Monday 20th May 2019
It’s only going to get better & better …
……with Split Velocity.
Don’t be overwhelmed. No matter what issues or problems your country is going through, you should not have sleepless nights. There is simply no economic problem, in any country today, that cannot be resolved comprehensively by the power of an economy run on a Split Velocity model.
Why does it get better and better?
It gets better when businesses, be it mining agriculture, manufacturing retail, regardless of how large or small, are able to function in an economy with an efficient circular flow of income (CFI) or operating system. When this happens they begin to operate in the best business environment that can possibly be created because losses caused by inefficiencies in the CFI are corrected. These businesses can now be run profitably with relative ease. Historically economies go through booms and busts, however, when a central bank introduces a Split Velocity system an economic boom becomes the natural position in terms of economic performance which henceforth should have sustained double digit growth. Businesses therefore thrive, productivity and output rise while unemployment is brought to an end.

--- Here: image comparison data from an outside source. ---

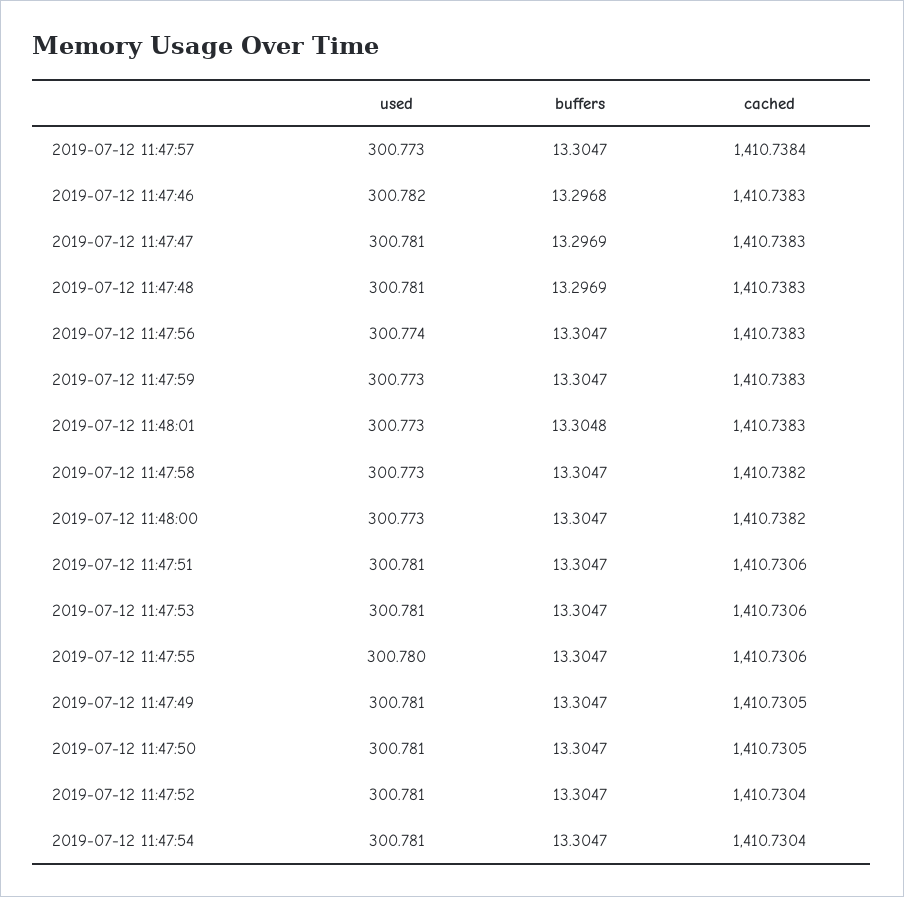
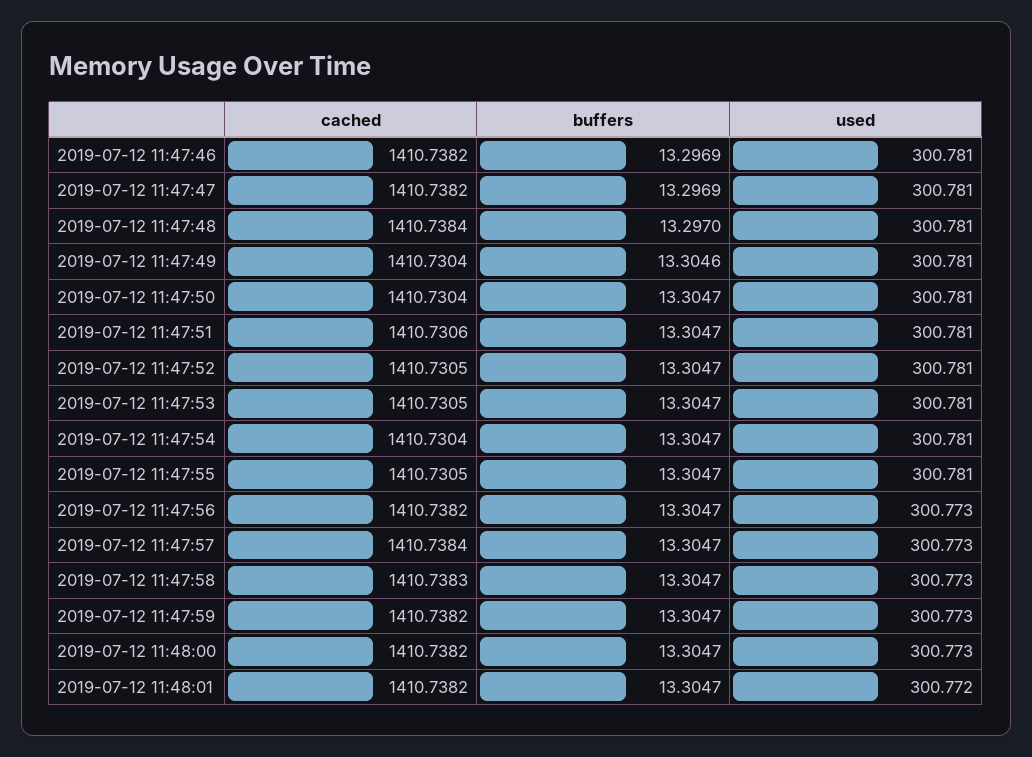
used, 2019-07-12 11:47:46: 300.782 -> 300.781
buffers, 2019-07-12 11:47:46: 13.2968 -> 13.2969
cached, 2019-07-12 11:47:46: 1410.7383 -> 1410.7382
cached, 2019-07-12 11:47:47: 1410.7383 -> 1410.7382
buffers, 2019-07-12 11:47:48: 13.2969 -> 13.297
cached, 2019-07-12 11:47:48: 1410.7383 -> 1410.7384
used, 2019-07-12 11:47:56: 300.774 -> 300.773
cached, 2019-07-12 11:47:56: 1410.7383 -> 1410.7382
cached, 2019-07-12 11:47:59: 1410.7383 -> 1410.7382
used, 2019-07-12 11:48:01: 300.773 -> 300.772
buffers, 2019-07-12 11:48:01: 13.3048 -> 13.3047
cached, 2019-07-12 11:48:01: 1410.7383 -> 1410.7382
cached, 2019-07-12 11:47:58: 1410.7382 -> 1410.7383
cached, 2019-07-12 11:47:53: 1410.7306 -> 1410.7305
used, 2019-07-12 11:47:55: 300.78 -> 300.781
cached, 2019-07-12 11:47:55: 1410.7306 -> 1410.7305
buffers, 2019-07-12 11:47:49: 13.3047 -> 13.3046
cached, 2019-07-12 11:47:49: 1410.7305 -> 1410.7304
cached, 2019-07-12 11:47:50: 1410.7305 -> 1410.7304
cached, 2019-07-12 11:47:52: 1410.7304 -> 1410.7305

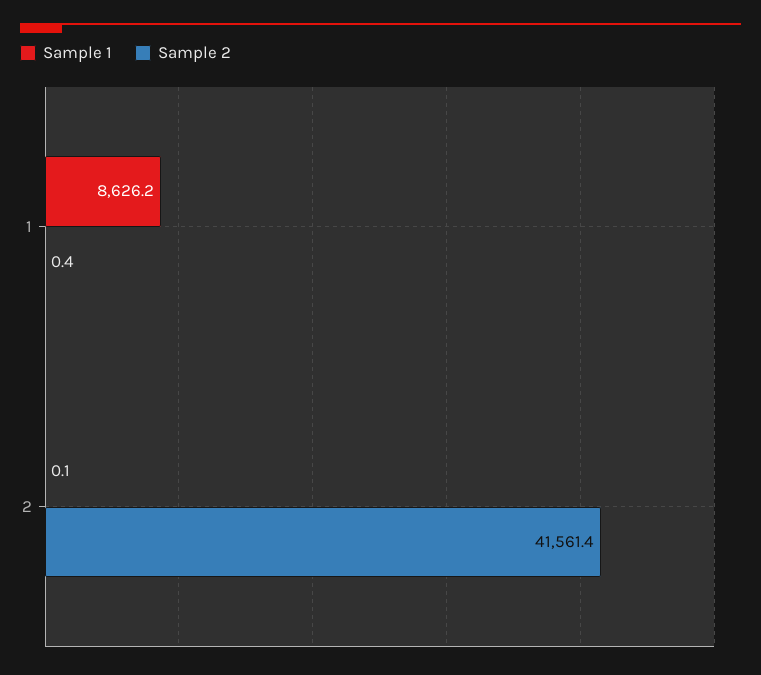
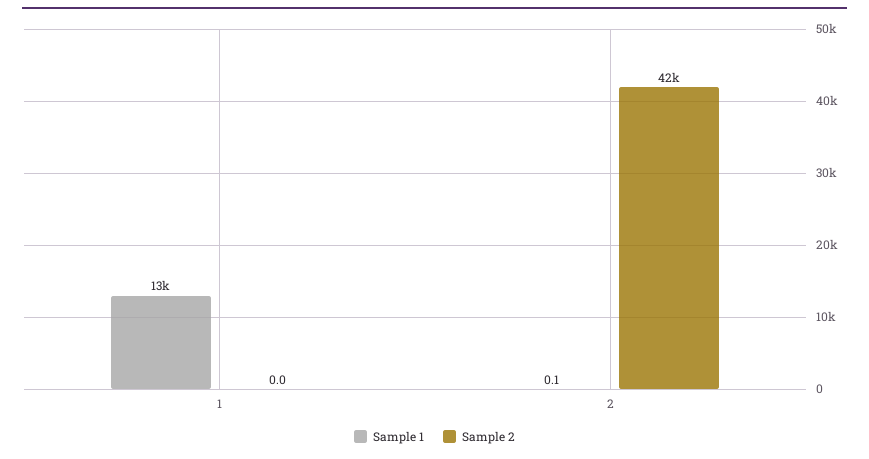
Sample 1, 1: 8626.2 -> 13000
Sample 2, 1: 0.4 -> 0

When banks lend money they generally back this money with the rate of economic growth. In the past they used to back this money against gold until the gold standard was dropped. However, when the rate of economic growth fails to increase at the same pace as loans what inevitably happens is that the debt burden in the economy becomes too heavy to the extent that it cannot be amortized, that is, paid back and consequently an economy slides into recession. We saw this with the sub-prime mortgages in the United States. The risk of issuing or creating money through commercial banks giving out loans is that should slow growth or the rate of economic growth be unable to keep up, the economy naturally slides into recession.

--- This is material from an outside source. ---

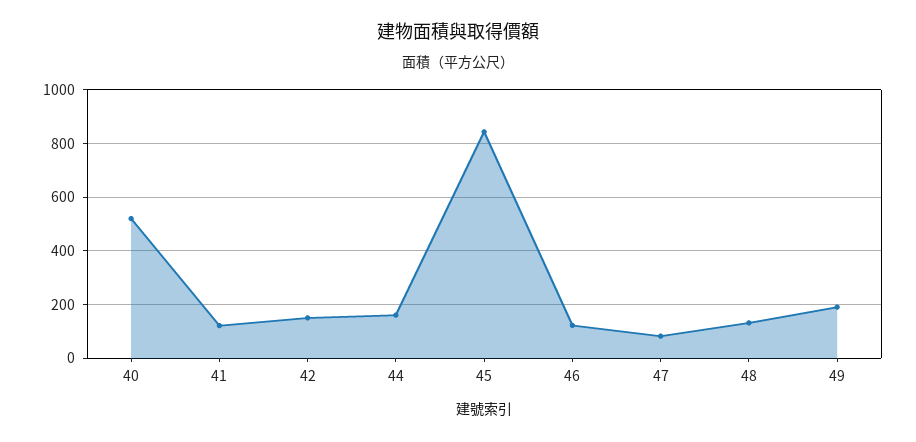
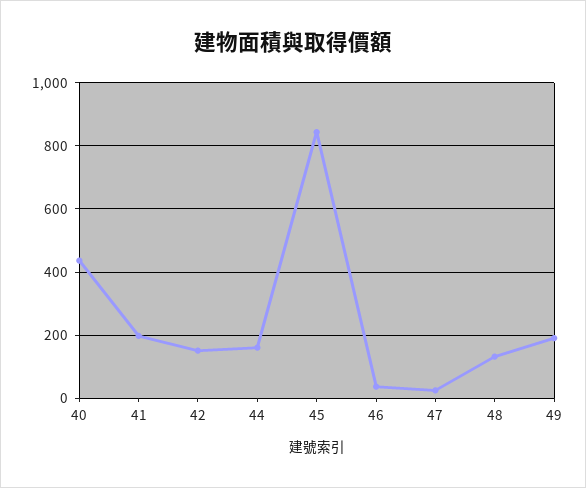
40: 525 -> 440
41: 125 -> 200
46: 125 -> 40
47: 75 -> 20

The Solution: The solution is having the rate of growth guaranteed by a central bank applying Split Velocity, which is basically advanced monetary policy applied at the structural level of the economy. A Split Velocity system allows a central bank to back or guarantee economic growth by 100% or more in any given year. This means that whenever commercial banks issue loans the risk of default is now almost negligible; therefore, the risk of recession is almost completely removed from any economy. This is why we say a Split Velocity system is more powerful and more durable than a Gold Standard when it comes to protecting wealth.
When commercial banks issue loans today they do so in an environment in which conventional monetary policy applied by central banks is topical rather than structural and therefore limited in its capacity to ensure financial system stability. For instance, when interest rates on borrowing are high (25%-40%) commercial banks can make a profit but demand for loans will be low. When interest rates are too low and fall to 0% (as we see in the United States and the European Union) commercial banks can lend copious amounts of money because its cheap, but their profits will be low. Furthermore, interest on deposits will tend to be very low due the lack of profitability from issuing loans in both scenarios. Consequently, the public will feel placing their money in banks erodes rather than increases its value and their wealth. They will look for other ways of preserving their wealth other than savings and this will hurt commercial banks.

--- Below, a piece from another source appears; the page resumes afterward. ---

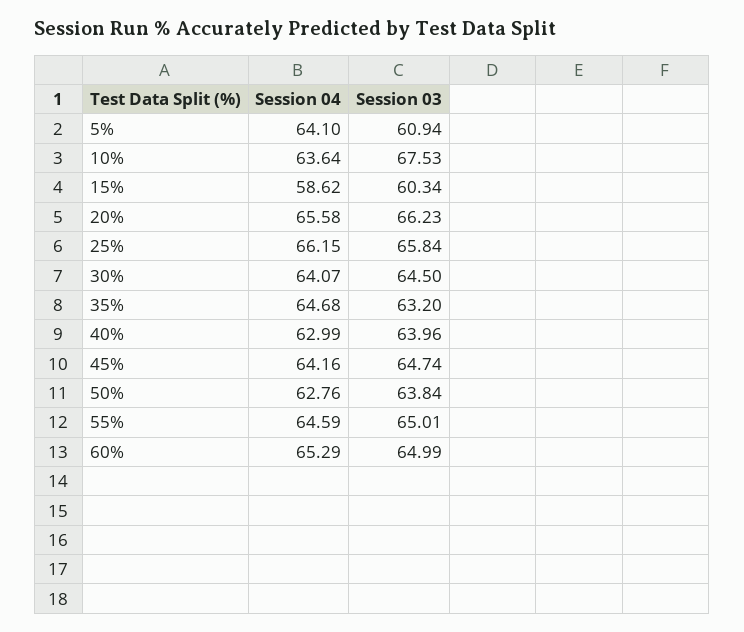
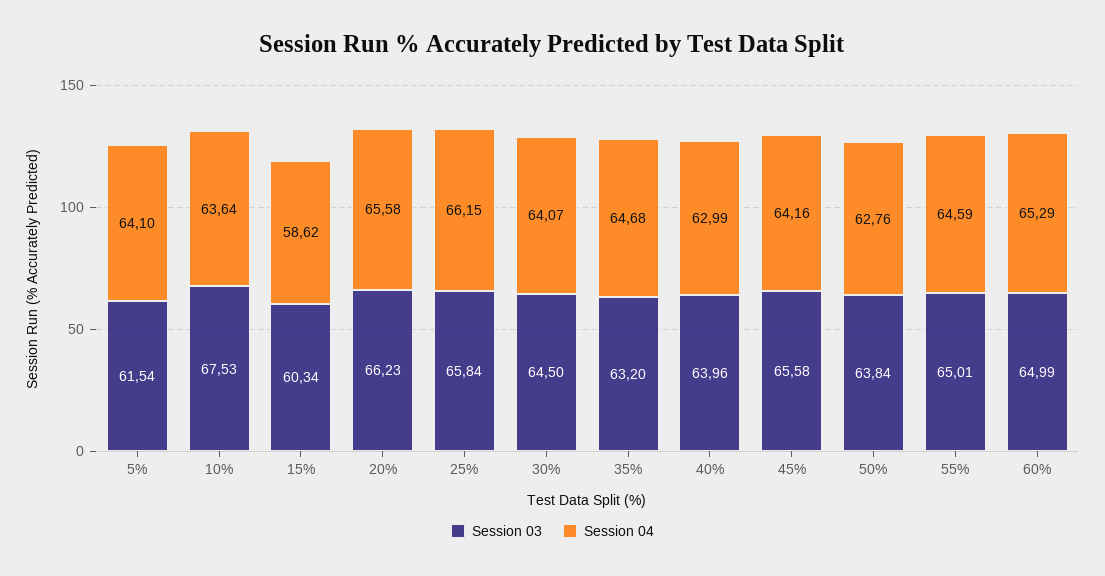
Session 03, 5%: 60.94 -> 61.54
Session 03, 45%: 64.74 -> 65.58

The Solution: The Solution is to use Split Velocity to allow a low rate of interest on loans (0%) and a high (ROCr) return on loans (100%) without a debt burden. Since loaning money now becomes very profitable and low risk commercial banks can now offer more lucrative interest rates on deposits. For instance with returns being as high as 100% commercial banks could offer depositors interest rates as high as 15% or more whether these are long term or short term deposits. This encourages pensioners and other people or institutions with idle money to keep it with banks as deposits, since their wealth is now protected. Confidence and value are restored to the economy and the general public will be more eager to bank their money.
Income inequality will generally arise from the fact that when loans are issued they will follow a low risk profile – which is of course common sense. They will not follow great business ideas, public need and so on if the risks are high. Therefore, money, assets or status attracts money in the form of credit worthiness. The problem that arises is good business proposals go unfunded, the rich get richer because they are generally more bankable and there is generally not enough value to go around. This position significantly weakens an economy.
The Solution: The Solution is to use Split Velocity to guarantee economic growth and consequently guarantee amortization. Split Velocity does not discriminate, it follows transactions. Whether it is a person selling vegetables in a market or beans in a stall that transaction is backed by Split Velocity. What this does is generate more wealth to go around in the economy without discrimination. What this does in turn is restore the capacity to have loans issued by banks guaranteed by economic growth eventually allowing what was only available to the 1% to now become available to 99%. This spells the end of income inequality, at least as it is understood in economics today.
At this point an economy begins to function normally and no one is left behind.